Biomedical signal means a collective electrical signal acquired from any organ that represents a physical variable of interest. This signal is normally a function of time and is describable in terms of its amplitude, frequency, and phase. The EMG signal is a biomedical signal that measures electrical currents generated in muscles during its contraction representing neuromuscular activities. The nervous system always controls the muscle activity (contraction/relaxation). Hence, the EMG signal is a complicated signal, which is controlled by the nervous system and is dependent on the anatomical and physiological properties of muscles. EMG signal acquires noise while traveling through different tissues. Moreover, the EMG detector, particularly if it is at the surface of the skin, collects signals from different motor units at a time which may generate interaction of different signals. Detection of EMG signals with powerful and advance methodologies is becoming a very important requirement in biomedical engineering. The main reason for the interest in EMG signal analysis is in clinical diagnosis and biomedical applications. So far, research and extensive efforts have been made in the area, developing better algorithms, upgrading existing methodologies, and improving detection techniques to reduce noise and to acquire accurate EMG signals [1]. Noise removal from noisy EMG signal is a filtering problem. Here the Neural Network model is trained to separate known noise from EMG signal.
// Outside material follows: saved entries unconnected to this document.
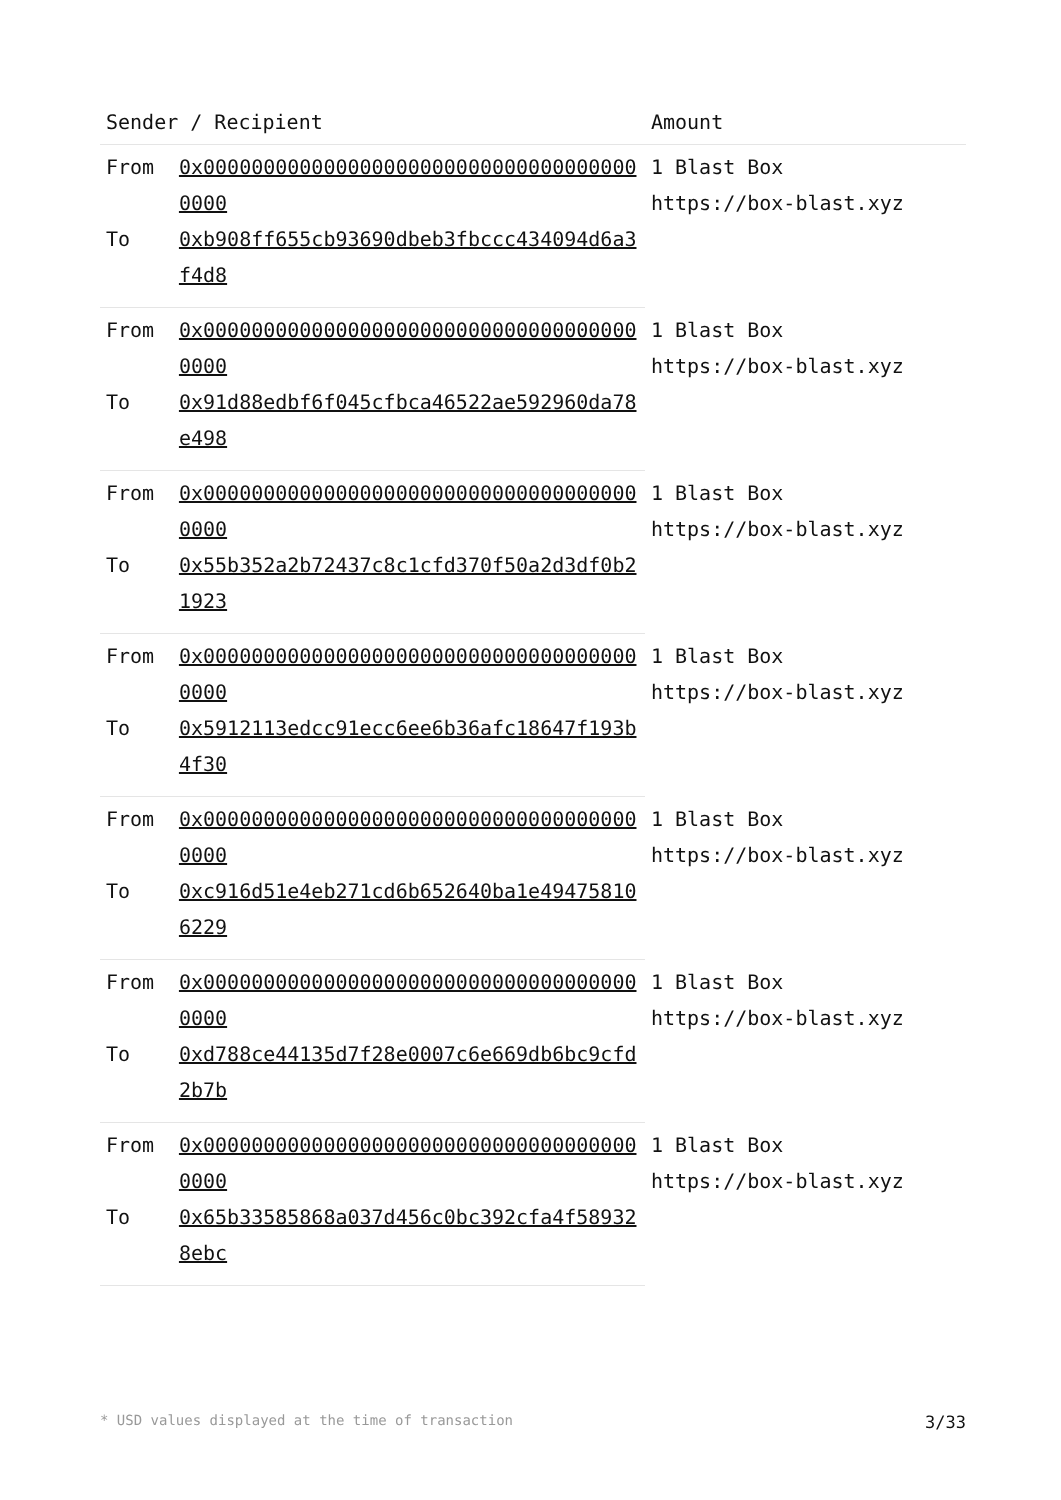| Sender / Recipient | | Amount |
| --- | --- | --- |
| From | 0x0000000000000000000000000000000000000000 | 1 Blast Box https://box-blast.xyz |
| To | 0xb908ff655cb93690dbeb3fbccc434094d6a3f4d8 | |
| From | 0x0000000000000000000000000000000000000000 | 1 Blast Box https://box-blast.xyz |
| To | 0x91d88edbf6f045cfbca46522ae592960da78e498 | |
| From | 0x0000000000000000000000000000000000000000 | 1 Blast Box https://box-blast.xyz |
| To | 0x55b352a2b72437c8c1cfd370f50a2d3df0b21923 | |
| From | 0x0000000000000000000000000000000000000000 | 1 Blast Box https://box-blast.xyz |
| To | 0x5912113edcc91ecc6ee6b36afc18647f193b4f30 | |
| From | 0x0000000000000000000000000000000000000000 | 1 Blast Box https://box-blast.xyz |
| To | 0xc916d51e4eb271cd6b652640ba1e494758106229 | |
| From | 0x0000000000000000000000000000000000000000 | 1 Blast Box https://box-blast.xyz |
| To | 0xd788ce44135d7f28e0007c6e669db6bc9cfd2b7b | |
| From | 0x0000000000000000000000000000000000000000 | 1 Blast Box https://box-blast.xyz |
| To | 0x65b33585868a037d456c0bc392cfa4f589328ebc | |
* USD values displayed at the time of transaction 3/33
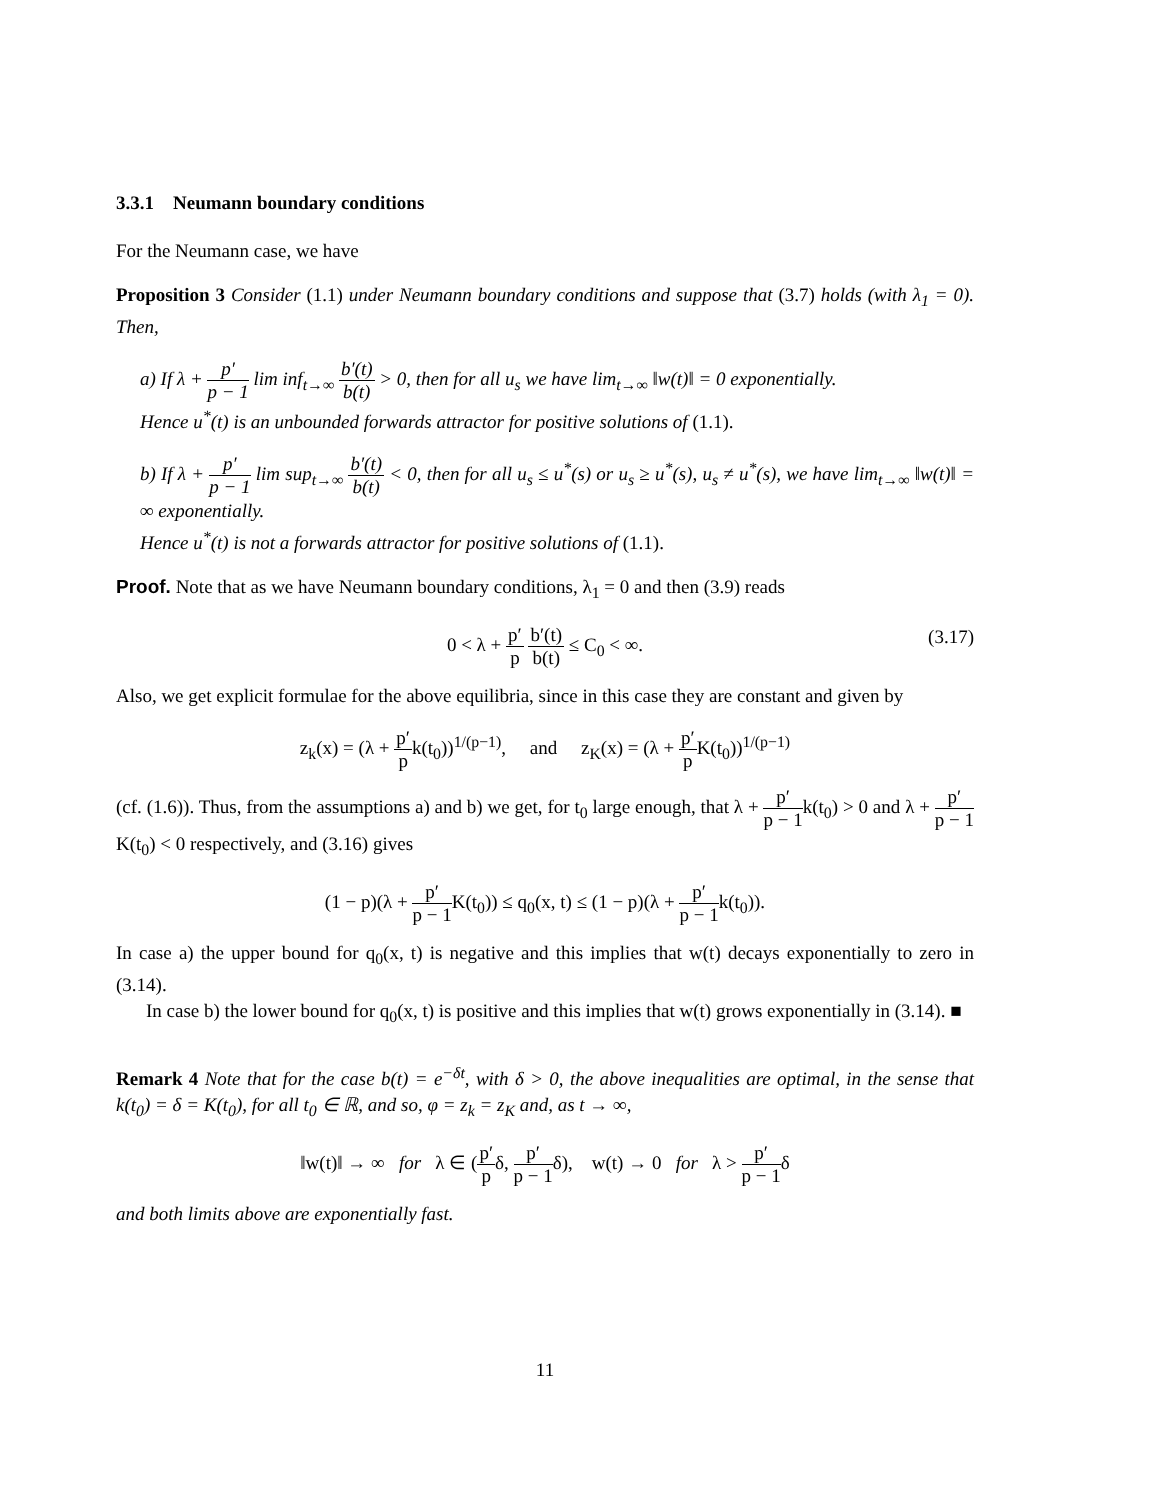3.3.1 Neumann boundary conditions
For the Neumann case, we have
Proposition 3 Consider (1.1) under Neumann boundary conditions and suppose that (3.7) holds (with λ<sub>1</sub> = 0). Then,
a) If λ + p′ p − 1 lim inf<sub>t→∞</sub> b′(t) b(t) > 0, then for all u<sub>s</sub> we have lim<sub>t→∞</sub> ‖w(t)‖ = 0 exponentially.
Hence u<sup>*</sup>(t) is an unbounded forwards attractor for positive solutions of (1.1).
b) If λ + p′ p − 1 lim sup<sub>t→∞</sub> b′(t) b(t) < 0, then for all u<sub>s</sub> ≤ u<sup>*</sup>(s) or u<sub>s</sub> ≥ u<sup>*</sup>(s), u<sub>s</sub> ≠ u<sup>*</sup>(s), we have lim<sub>t→∞</sub> ‖w(t)‖ = ∞ exponentially.
Hence u<sup>*</sup>(t) is not a forwards attractor for positive solutions of (1.1).
Proof. Note that as we have Neumann boundary conditions, λ<sub>1</sub> = 0 and then (3.9) reads
0 < λ + p′ p b′(t) b(t) ≤ C<sub>0</sub> < ∞.
(3.17)
Also, we get explicit formulae for the above equilibria, since in this case they are constant and given by
z<sub>k</sub>(x) = (λ + p′ pk(t<sub>0</sub>))<sup>1/(p−1)</sup>, and z<sub>K</sub>(x) = (λ + p′ p K(t<sub>0</sub>))<sup>1/(p−1)</sup>
(cf. (1.6)). Thus, from the assumptions a) and b) we get, for t<sub>0</sub> large enough, that λ + p′ p − 1k(t<sub>0</sub>) > 0 and λ + p′ p − 1 K(t<sub>0</sub>) < 0 respectively, and (3.16) gives
(1 − p)(λ + p′ p − 1 K(t<sub>0</sub>)) ≤ q<sub>0</sub>(x, t) ≤ (1 − p)(λ + p′ p − 1k(t<sub>0</sub>)).
In case a) the upper bound for q<sub>0</sub>(x, t) is negative and this implies that w(t) decays exponentially to zero in (3.14).
In case b) the lower bound for q<sub>0</sub>(x, t) is positive and this implies that w(t) grows exponentially in (3.14). ■
Remark 4 Note that for the case b(t) = e<sup>−δt</sup>, with δ > 0, the above inequalities are optimal, in the sense that k(t<sub>0</sub>) = δ = K(t<sub>0</sub>), for all t<sub>0</sub> ∈ ℝ, and so, φ = z<sub>k</sub> = z<sub>K</sub> and, as t → ∞,
‖w(t)‖ → ∞ for λ ∈ (p′ pδ, p′ p − 1δ), w(t) → 0 for λ > p′ p − 1δ
and both limits above are exponentially fast.
11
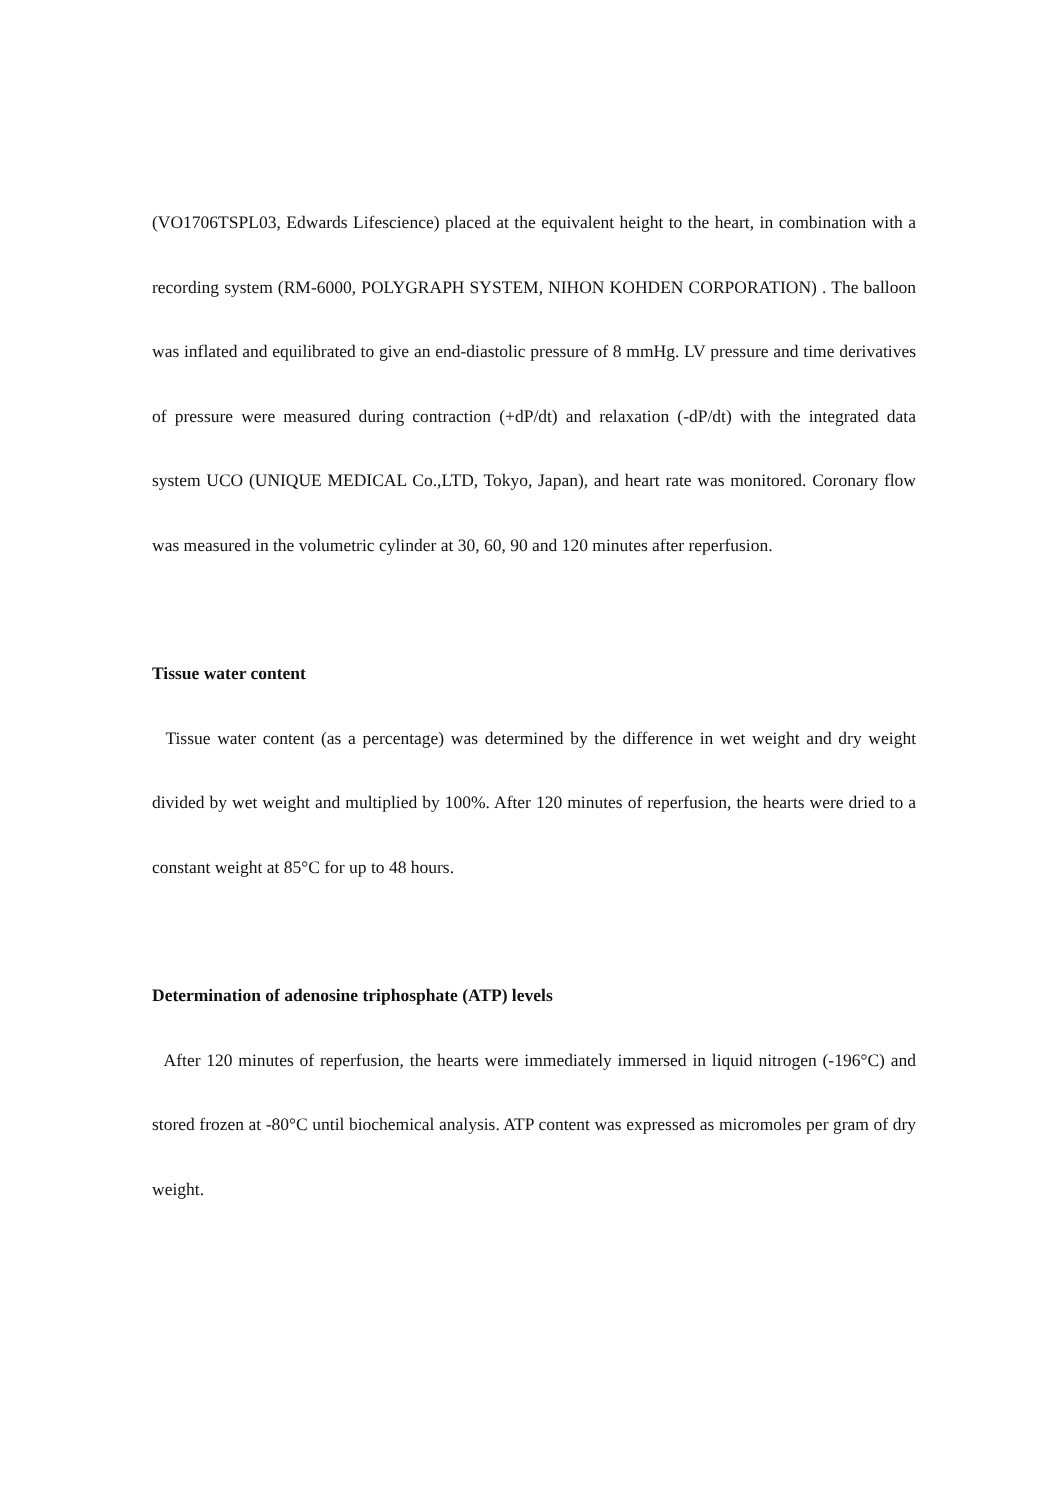(VO1706TSPL03, Edwards Lifescience) placed at the equivalent height to the heart, in combination with a recording system (RM-6000, POLYGRAPH SYSTEM, NIHON KOHDEN CORPORATION) . The balloon was inflated and equilibrated to give an end-diastolic pressure of 8 mmHg. LV pressure and time derivatives of pressure were measured during contraction (+dP/dt) and relaxation (-dP/dt) with the integrated data system UCO (UNIQUE MEDICAL Co.,LTD, Tokyo, Japan), and heart rate was monitored. Coronary flow was measured in the volumetric cylinder at 30, 60, 90 and 120 minutes after reperfusion.
Tissue water content
Tissue water content (as a percentage) was determined by the difference in wet weight and dry weight divided by wet weight and multiplied by 100%. After 120 minutes of reperfusion, the hearts were dried to a constant weight at 85°C for up to 48 hours.
Determination of adenosine triphosphate (ATP) levels
After 120 minutes of reperfusion, the hearts were immediately immersed in liquid nitrogen (-196°C) and stored frozen at -80°C until biochemical analysis. ATP content was expressed as micromoles per gram of dry weight.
Literature survey [2–5] shows that Neural Networks (NNs) have been efficiently used for nonlinear multivariable function approximation. However, there is still enough scope to choose an appropriate NN model so that the performance measures are optimized to approach zero and unity for mean square error (MSE) and correlation coefficient (r), respectively. In function approximation, the goal is to find the parameters of the best linear approximation to the input and the desired response pairs. In nonlinear system identification, conventional techniques such as least square approach, partial least square regression, principal components regression, ordinary least square regression, regression tree, Levenberg Marquardt algorithm, and multivariate adaptive regression splines algorithm generally do not work reasonably if the underlying problem is overly complex [6–8]. Therefore NN approach is worth considering for solving system identification problem [9]. A typical problem of noise removal in EMG signal is considered in this paper. This benchmark data for noise removal in EMG signal is taken from the companion CD of a book on neural network [10]. Data contains an electromyographic (EMG) signal and the interference (60 Hz) noise picked from the power supply. The two files are, respectively, “EMG with noise” and “noise” only. The goal is to obtain back the EMG using adaptive filtering techniques. The training file is used to train a neural network for noise removal from EMG signal.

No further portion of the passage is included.